● What the exercise asks:
Within the entries below, the lines from the one with "2011-03-10 20:10" through the one with "SPDR Gold Shares (GLD)" are to be set down exactly, both ends kept.

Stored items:
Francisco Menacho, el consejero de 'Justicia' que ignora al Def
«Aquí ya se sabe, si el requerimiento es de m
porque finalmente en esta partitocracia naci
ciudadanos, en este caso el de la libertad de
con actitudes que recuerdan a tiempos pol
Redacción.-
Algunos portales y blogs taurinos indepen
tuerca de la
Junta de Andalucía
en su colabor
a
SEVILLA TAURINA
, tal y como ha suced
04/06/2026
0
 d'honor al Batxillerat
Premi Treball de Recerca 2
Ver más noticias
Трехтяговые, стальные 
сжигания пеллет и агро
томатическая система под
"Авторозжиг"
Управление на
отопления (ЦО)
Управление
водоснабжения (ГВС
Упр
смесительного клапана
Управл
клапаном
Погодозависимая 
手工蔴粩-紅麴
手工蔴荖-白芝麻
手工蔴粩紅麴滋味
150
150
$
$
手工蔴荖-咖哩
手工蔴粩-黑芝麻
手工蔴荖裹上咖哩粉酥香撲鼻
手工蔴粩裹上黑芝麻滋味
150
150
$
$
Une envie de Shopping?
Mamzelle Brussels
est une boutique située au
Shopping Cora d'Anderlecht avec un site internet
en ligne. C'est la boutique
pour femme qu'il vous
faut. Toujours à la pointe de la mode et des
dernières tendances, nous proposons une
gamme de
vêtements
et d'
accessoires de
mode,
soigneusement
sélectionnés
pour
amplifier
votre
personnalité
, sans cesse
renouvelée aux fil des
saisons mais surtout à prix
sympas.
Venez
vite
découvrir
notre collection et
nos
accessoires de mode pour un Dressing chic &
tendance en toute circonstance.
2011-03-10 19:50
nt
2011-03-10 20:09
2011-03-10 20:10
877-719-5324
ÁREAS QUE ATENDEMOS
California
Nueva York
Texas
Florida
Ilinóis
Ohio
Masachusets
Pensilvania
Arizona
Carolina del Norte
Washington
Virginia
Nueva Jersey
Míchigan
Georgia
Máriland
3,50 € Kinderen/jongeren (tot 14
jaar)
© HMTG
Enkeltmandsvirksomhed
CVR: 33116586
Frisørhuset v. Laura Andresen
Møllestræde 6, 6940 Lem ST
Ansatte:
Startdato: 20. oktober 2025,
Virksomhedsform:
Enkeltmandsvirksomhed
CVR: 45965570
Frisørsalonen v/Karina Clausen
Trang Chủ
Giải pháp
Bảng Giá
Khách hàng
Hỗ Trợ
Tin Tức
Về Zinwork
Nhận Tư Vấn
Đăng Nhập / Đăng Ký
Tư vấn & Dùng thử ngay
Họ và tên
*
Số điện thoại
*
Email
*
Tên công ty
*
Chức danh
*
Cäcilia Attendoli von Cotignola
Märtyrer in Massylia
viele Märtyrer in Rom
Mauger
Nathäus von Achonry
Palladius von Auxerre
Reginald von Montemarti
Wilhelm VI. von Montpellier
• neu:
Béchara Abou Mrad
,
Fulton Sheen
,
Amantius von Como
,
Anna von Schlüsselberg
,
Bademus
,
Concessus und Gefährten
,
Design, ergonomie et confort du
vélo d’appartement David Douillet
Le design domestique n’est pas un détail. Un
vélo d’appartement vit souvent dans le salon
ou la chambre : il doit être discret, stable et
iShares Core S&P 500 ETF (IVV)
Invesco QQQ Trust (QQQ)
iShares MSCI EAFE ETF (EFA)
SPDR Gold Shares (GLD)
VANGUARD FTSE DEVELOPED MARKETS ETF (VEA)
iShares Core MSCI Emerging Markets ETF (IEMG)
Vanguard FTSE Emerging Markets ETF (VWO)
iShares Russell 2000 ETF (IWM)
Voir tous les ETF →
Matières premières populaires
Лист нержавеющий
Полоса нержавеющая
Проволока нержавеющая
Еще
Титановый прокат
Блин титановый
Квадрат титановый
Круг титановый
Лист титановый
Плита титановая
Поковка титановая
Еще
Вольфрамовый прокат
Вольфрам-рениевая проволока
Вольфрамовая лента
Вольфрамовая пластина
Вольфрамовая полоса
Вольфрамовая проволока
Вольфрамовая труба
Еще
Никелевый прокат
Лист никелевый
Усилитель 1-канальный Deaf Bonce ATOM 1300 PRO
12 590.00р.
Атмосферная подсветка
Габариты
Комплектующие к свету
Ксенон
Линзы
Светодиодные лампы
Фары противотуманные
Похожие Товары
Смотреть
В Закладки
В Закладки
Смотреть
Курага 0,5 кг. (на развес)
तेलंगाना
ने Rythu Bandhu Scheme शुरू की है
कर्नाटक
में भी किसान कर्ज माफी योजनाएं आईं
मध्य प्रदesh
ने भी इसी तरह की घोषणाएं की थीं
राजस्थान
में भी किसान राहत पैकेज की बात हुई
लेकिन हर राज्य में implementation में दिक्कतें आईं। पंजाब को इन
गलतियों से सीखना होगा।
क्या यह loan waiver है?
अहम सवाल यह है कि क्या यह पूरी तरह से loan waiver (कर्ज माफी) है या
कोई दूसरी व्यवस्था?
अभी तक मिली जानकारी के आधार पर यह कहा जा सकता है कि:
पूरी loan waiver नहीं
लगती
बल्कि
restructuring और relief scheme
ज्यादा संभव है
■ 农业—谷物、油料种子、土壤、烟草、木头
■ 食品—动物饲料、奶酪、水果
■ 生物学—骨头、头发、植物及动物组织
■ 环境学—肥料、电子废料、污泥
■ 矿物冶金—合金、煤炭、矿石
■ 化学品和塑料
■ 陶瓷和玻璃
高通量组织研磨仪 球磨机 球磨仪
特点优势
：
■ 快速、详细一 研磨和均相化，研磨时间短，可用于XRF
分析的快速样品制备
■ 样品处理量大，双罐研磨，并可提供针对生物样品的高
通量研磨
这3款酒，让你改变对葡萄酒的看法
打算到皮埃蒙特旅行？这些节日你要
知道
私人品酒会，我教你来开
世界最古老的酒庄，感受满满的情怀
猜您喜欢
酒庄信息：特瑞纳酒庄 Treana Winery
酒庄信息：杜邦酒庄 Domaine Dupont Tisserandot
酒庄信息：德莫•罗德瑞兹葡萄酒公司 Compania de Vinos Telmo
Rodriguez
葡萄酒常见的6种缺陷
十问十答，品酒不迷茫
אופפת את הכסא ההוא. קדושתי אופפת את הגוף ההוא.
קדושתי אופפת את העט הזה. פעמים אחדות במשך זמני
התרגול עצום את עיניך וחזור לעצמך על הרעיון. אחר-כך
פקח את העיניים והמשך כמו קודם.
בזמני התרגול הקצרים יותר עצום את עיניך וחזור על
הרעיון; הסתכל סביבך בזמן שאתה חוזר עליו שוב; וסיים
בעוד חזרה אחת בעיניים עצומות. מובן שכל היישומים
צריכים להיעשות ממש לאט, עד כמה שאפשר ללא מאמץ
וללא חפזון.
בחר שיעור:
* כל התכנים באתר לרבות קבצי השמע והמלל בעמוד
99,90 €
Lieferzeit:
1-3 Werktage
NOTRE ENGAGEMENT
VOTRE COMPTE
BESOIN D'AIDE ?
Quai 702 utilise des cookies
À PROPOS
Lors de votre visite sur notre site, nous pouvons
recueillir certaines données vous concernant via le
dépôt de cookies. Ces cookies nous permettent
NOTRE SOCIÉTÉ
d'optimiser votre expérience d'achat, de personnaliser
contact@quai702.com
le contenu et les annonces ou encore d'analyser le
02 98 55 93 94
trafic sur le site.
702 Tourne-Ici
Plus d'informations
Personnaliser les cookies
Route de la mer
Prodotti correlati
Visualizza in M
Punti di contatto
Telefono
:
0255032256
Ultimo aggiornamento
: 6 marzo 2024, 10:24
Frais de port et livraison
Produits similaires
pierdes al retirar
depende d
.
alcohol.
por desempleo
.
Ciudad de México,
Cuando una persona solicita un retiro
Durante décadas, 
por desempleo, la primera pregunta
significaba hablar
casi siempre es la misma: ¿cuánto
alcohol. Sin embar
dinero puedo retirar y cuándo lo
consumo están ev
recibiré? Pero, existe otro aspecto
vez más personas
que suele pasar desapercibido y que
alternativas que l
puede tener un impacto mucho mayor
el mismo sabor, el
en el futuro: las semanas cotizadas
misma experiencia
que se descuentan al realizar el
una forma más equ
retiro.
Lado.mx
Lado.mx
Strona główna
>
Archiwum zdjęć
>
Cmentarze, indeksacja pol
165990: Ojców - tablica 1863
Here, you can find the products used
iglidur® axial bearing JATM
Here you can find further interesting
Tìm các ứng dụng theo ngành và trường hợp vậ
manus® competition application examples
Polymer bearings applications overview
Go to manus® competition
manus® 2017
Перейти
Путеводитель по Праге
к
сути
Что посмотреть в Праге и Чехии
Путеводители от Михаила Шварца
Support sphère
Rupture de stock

● Solution for this task:
2011-03-10 20:10
877-719-5324
ÁREAS QUE ATENDEMOS
California
Nueva York
Texas
Florida
Ilinóis
Ohio
Masachusets
Pensilvania
Arizona
Carolina del Norte
Washington
Virginia
Nueva Jersey
Míchigan
Georgia
Máriland
3,50 € Kinderen/jongeren (tot 14
jaar)
© HMTG
Enkeltmandsvirksomhed
CVR: 33116586
Frisørhuset v. Laura Andresen
Møllestræde 6, 6940 Lem ST
Ansatte:
Startdato: 20. oktober 2025,
Virksomhedsform:
Enkeltmandsvirksomhed
CVR: 45965570
Frisørsalonen v/Karina Clausen
Trang Chủ
Giải pháp
Bảng Giá
Khách hàng
Hỗ Trợ
Tin Tức
Về Zinwork
Nhận Tư Vấn
Đăng Nhập / Đăng Ký
Tư vấn & Dùng thử ngay
Họ và tên
*
Số điện thoại
*
Email
*
Tên công ty
*
Chức danh
*
Cäcilia Attendoli von Cotignola
Märtyrer in Massylia
viele Märtyrer in Rom
Mauger
Nathäus von Achonry
Palladius von Auxerre
Reginald von Montemarti
Wilhelm VI. von Montpellier
• neu:
Béchara Abou Mrad
,
Fulton Sheen
,
Amantius von Como
,
Anna von Schlüsselberg
,
Bademus
,
Concessus und Gefährten
,
Design, ergonomie et confort du
vélo d’appartement David Douillet
Le design domestique n’est pas un détail. Un
vélo d’appartement vit souvent dans le salon
ou la chambre : il doit être discret, stable et
iShares Core S&P 500 ETF (IVV)
Invesco QQQ Trust (QQQ)
iShares MSCI EAFE ETF (EFA)
SPDR Gold Shares (GLD)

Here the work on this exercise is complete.